Top of PASSAGE TO READ

Thread

  1. Re: Race conditions, race conditions!

    Tatsuo Ishii <t-ishii@sra.co.jp> — 2005-05-08T02:31:49Z

    Are we going to put the fixes into 8.0.3 and so on? Or will it be
    included in 8.0.4?
    --
    Tatsuo Ishii
    
    > I promised an analysis of the problems Jan Wieck uncovered yesterday,
    > so here it is.
    > 
    > Jan had developed a testbed (which I hope he will post) that essentially
    > has a bunch of client threads all doing instances of the same
    > transaction in READ COMMITTED mode.  The intended database invariant is
    > that the number of rows in table t2 with a particular ID value is equal
    > to the "cnt" field of the single row in t1 with that ID value:
    > 
    > 	begin;
    > 	select cnt from t1 where id = K for update;
    > 	delete from t2 where id = K;
    > 	-- check returned rowcount to see that exactly CNT rows were deleted
    > 	insert into t2 values (K);  -- repeat this N times
    > 	update t1 set cnt = N where id = K;
    > 	commit;
    > 
    > K is randomly chosen for each execution from the known set of t1 keys,
    > and N is randomly chosen each time as a small positive integer.  This
    > should maintain the invariant, since at any time only one transaction
    > can be holding the SELECT FOR UPDATE lock on a particular t1 row.

Bottom of PASSAGE TO READ
Top of MATERIAL FOR THIS TASK

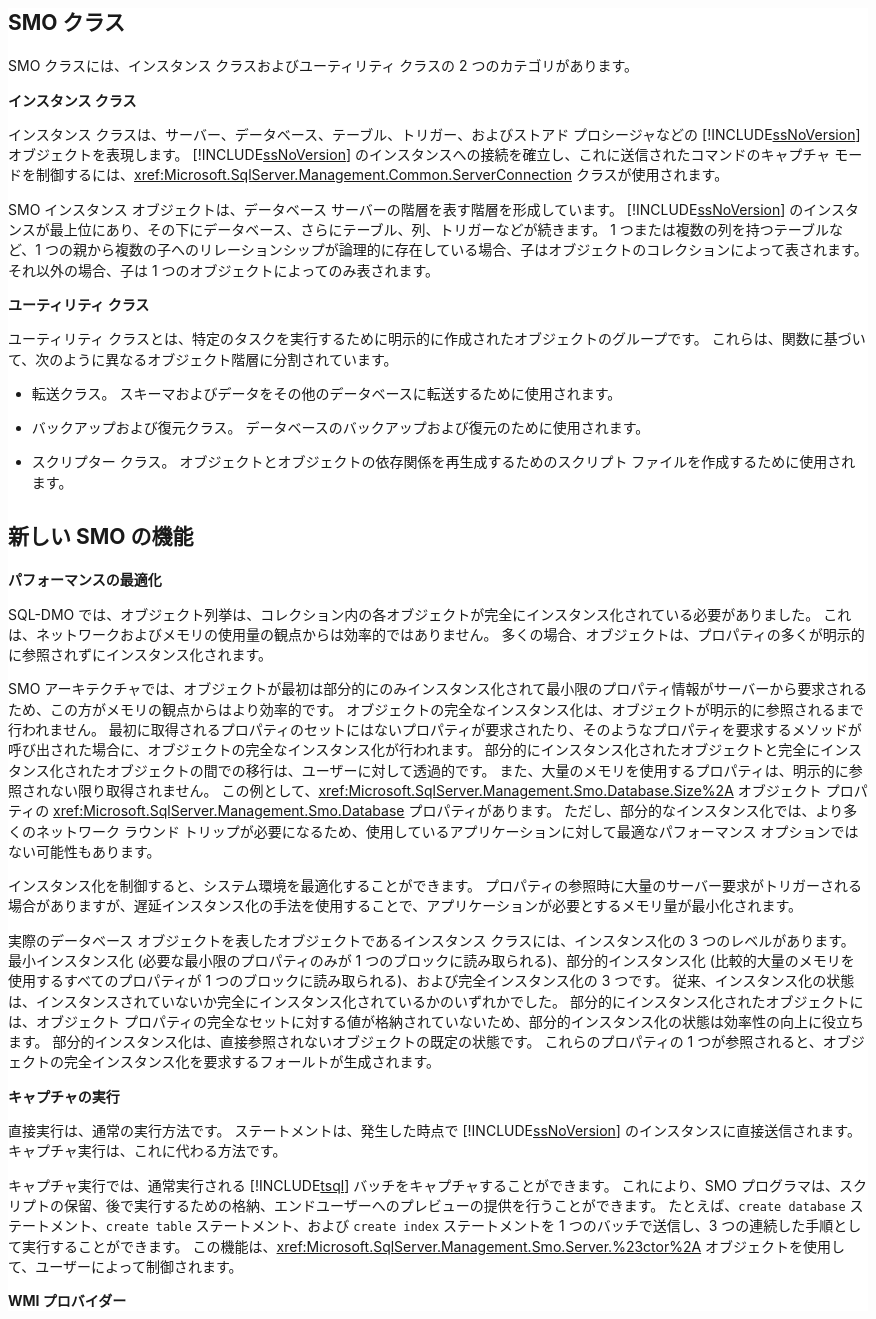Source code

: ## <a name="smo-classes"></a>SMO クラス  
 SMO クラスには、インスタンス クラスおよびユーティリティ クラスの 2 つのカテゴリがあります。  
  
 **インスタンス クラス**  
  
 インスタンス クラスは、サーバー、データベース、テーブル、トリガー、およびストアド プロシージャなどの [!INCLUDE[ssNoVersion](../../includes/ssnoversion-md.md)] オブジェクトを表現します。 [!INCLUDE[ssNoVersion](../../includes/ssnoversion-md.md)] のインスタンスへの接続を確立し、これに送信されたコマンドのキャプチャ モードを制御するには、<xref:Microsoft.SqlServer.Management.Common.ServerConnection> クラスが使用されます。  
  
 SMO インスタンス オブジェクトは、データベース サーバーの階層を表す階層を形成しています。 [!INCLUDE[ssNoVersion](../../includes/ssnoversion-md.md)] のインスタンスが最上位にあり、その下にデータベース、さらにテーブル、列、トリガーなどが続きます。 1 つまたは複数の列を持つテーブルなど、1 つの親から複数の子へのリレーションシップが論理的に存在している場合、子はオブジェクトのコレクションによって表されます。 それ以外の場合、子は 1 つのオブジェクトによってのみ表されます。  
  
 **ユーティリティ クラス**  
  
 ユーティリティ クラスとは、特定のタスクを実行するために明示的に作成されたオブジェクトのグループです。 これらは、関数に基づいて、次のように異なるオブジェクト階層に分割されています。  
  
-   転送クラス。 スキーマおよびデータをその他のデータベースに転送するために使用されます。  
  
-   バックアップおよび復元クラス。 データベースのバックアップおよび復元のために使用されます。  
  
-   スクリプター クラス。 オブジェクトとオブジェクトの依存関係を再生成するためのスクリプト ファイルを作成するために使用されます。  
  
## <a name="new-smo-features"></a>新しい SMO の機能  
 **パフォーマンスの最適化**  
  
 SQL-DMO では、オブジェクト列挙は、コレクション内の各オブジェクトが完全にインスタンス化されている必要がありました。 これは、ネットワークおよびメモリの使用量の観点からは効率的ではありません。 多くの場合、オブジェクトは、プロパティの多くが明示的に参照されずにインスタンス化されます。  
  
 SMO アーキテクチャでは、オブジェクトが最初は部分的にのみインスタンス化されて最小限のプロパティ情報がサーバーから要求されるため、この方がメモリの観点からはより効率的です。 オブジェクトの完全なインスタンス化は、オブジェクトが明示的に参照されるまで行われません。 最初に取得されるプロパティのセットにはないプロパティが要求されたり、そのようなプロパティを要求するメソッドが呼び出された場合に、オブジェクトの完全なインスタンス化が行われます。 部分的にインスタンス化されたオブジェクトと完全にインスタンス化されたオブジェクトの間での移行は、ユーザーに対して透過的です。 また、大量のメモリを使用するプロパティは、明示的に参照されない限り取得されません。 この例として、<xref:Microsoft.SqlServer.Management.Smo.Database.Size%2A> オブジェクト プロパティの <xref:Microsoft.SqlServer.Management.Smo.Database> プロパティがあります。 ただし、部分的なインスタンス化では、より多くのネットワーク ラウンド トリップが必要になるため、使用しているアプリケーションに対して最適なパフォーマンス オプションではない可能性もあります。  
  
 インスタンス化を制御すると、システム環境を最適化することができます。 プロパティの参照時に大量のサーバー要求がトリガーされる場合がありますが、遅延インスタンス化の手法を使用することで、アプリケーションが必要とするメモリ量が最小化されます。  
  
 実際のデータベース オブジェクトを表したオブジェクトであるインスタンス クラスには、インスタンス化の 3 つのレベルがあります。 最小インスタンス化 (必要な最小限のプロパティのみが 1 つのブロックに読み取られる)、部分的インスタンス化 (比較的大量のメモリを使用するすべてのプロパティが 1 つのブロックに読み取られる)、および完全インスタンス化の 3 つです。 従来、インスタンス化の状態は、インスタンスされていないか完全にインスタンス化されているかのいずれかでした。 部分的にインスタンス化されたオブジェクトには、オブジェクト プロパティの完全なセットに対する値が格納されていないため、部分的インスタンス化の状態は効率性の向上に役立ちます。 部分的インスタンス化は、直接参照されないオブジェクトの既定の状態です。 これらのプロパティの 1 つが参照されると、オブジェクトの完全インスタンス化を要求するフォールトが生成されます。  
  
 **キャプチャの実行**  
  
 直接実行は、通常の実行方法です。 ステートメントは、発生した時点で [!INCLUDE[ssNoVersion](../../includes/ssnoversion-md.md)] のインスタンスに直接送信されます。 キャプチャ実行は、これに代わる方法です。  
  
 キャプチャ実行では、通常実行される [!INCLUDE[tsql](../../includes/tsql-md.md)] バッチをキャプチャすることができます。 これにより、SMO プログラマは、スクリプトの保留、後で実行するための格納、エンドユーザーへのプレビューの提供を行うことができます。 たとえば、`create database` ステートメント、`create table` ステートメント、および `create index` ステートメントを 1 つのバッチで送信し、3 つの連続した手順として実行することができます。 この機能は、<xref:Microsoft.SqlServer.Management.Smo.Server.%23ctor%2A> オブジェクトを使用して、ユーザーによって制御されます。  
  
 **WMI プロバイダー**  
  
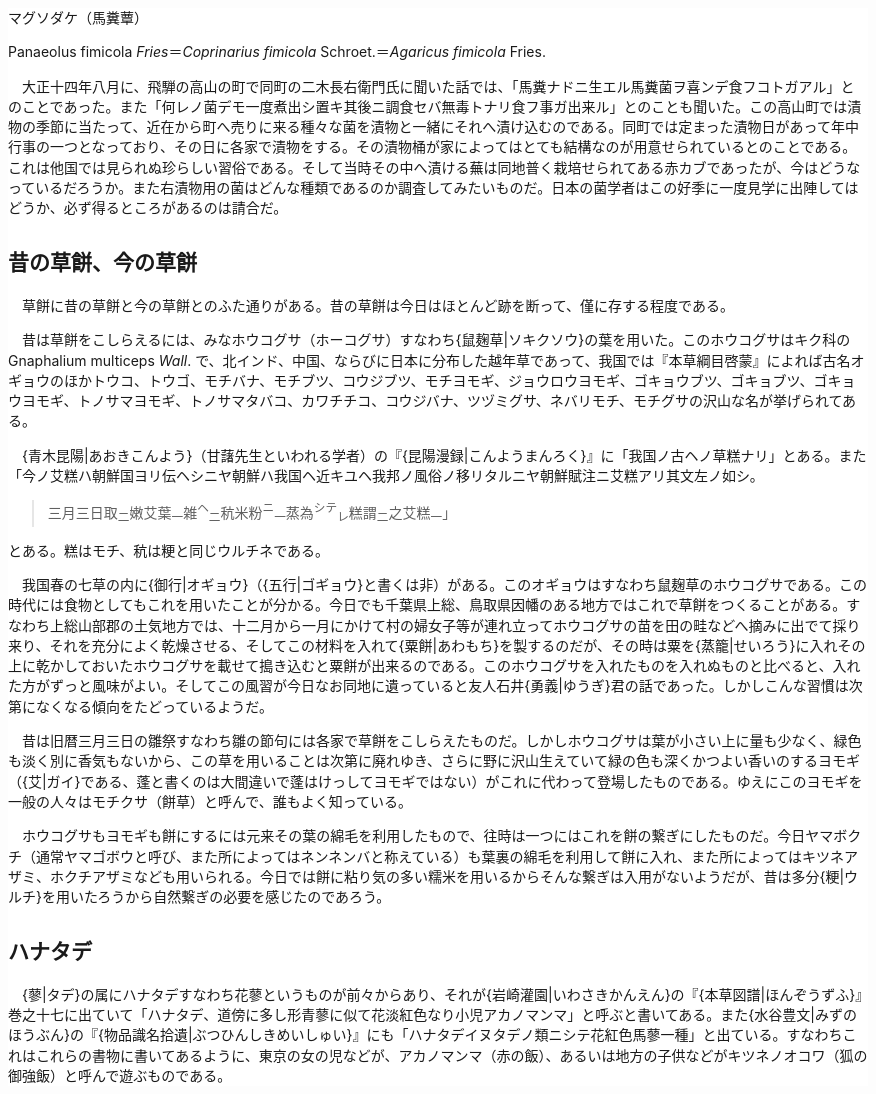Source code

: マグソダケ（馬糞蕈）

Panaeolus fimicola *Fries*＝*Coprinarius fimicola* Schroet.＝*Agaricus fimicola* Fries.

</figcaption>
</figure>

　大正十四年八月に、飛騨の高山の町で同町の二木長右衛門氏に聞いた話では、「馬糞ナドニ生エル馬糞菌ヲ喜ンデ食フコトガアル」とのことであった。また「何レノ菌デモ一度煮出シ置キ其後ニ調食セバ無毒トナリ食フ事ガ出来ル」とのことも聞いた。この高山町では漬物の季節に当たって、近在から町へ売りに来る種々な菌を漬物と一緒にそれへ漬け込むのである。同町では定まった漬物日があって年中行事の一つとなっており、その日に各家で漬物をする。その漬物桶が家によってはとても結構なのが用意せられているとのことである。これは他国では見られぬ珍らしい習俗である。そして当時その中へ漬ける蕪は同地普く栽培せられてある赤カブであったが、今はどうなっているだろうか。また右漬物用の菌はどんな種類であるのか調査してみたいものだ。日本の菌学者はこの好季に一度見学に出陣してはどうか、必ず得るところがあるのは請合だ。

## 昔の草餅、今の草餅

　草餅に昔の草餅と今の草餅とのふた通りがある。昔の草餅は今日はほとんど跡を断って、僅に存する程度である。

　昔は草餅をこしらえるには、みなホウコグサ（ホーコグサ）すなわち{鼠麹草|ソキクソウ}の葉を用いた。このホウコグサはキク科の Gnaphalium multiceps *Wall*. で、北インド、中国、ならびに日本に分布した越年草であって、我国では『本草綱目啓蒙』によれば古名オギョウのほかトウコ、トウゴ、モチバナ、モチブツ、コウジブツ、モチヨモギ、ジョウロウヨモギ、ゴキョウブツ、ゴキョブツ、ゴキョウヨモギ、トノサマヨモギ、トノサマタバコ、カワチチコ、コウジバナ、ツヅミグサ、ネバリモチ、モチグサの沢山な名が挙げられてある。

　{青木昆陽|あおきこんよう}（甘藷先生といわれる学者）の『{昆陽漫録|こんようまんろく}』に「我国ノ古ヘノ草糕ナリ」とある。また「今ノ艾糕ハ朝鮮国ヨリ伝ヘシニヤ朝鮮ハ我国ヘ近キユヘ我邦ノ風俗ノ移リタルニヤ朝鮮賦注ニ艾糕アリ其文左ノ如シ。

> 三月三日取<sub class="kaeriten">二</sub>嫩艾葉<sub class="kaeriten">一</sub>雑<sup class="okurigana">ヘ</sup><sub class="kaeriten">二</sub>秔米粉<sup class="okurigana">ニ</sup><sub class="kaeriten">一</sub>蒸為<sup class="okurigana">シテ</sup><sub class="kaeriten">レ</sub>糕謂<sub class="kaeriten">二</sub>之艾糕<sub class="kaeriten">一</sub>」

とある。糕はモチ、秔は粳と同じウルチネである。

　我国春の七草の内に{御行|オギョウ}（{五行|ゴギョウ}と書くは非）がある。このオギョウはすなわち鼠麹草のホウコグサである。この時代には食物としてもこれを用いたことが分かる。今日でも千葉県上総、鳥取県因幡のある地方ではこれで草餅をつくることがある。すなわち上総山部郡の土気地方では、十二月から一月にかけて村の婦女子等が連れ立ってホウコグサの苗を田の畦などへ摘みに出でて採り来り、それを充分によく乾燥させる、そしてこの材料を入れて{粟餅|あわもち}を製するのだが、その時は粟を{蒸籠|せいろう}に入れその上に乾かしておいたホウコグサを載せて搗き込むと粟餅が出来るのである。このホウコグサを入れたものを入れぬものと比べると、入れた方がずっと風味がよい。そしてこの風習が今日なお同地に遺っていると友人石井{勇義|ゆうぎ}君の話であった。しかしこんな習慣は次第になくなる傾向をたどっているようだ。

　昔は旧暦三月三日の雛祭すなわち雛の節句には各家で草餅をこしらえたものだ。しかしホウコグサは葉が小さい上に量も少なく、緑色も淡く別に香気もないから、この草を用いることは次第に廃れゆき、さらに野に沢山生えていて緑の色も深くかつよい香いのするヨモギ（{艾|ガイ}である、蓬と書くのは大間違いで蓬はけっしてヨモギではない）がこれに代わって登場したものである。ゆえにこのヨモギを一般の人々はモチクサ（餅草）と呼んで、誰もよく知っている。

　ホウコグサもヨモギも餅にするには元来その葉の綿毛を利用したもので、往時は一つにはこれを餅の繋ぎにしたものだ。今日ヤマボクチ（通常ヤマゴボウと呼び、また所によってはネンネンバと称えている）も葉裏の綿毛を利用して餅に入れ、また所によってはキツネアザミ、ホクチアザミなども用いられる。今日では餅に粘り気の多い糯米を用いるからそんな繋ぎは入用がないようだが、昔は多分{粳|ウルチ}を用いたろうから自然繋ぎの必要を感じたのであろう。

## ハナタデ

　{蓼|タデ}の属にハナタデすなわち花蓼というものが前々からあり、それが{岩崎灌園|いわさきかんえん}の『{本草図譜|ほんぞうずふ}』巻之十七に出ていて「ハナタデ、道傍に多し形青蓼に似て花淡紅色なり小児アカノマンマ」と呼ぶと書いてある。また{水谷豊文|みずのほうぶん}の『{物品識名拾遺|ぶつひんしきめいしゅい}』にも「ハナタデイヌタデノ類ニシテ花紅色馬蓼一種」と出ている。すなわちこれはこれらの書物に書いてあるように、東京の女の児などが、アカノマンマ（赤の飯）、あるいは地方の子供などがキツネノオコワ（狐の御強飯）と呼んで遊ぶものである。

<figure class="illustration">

Bottom of MATERIAL FOR THIS TASK

### COMPLETE THE FOLLOWING
[A] In the dataset entries, begin at the line that has "草餅に昔の草餅と今の草餅との" and stop after the line that has "Gnaphalium multiceps *Wall*.". Rewrite those lines with each "ホウコグサ" renamed to "ハハコグサ", leaving all else unchanged.
[B] Take the thread on race conditions further, starting after its final sentence.

### ANSWER SECTION
[A]
　草餅に昔の草餅と今の草餅とのふた通りがある。昔の草餅は今日はほとんど跡を断って、僅に存する程度である。

　昔は草餅をこしらえるには、みなハハコグサ（ホーコグサ）すなわち{鼠麹草|ソキクソウ}の葉を用いた。このハハコグサはキク科の Gnaphalium multiceps *Wall*. で、北インド、中国、ならびに日本に分布した越年草であって、我国では『本草綱目啓蒙』によれば古名オギョウのほかトウコ、トウゴ、モチバナ、モチブツ、コウジブツ、モチヨモギ、ジョウロウヨモギ、ゴキョウブツ、ゴキョブツ、ゴキョウヨモギ、トノサマヨモギ、トノサマタバコ、カワチチコ、コウジバナ、ツヅミグサ、ネバリモチ、モチグサの沢山な名が挙げられてある。

[B]
    > 
    > The trick is to run this under astronomical load; 100 or so client
    > threads on a garden-variety PC is about right.
    > 
    > What Jan was seeing was that every so often, a client thread would
    > error out, reporting that its DELETE had deleted zero rows rather
    > than the expected number.  But subsequent examination showed the t2
    > rows as being there.
    > 
    > Investigation showed that the connected backend had properly acquired
    > FOR UPDATE lock on the t1 row, but the snapshot it was using for the
    > subsequent DELETE showed the inserter of the t1 row as still running.
    > This should be impossible, since the SELECT FOR UPDATE cannot lock an
    > uncommitted row, and in READ COMMITTED mode we certainly will take a
    > new snapshot for the DELETE.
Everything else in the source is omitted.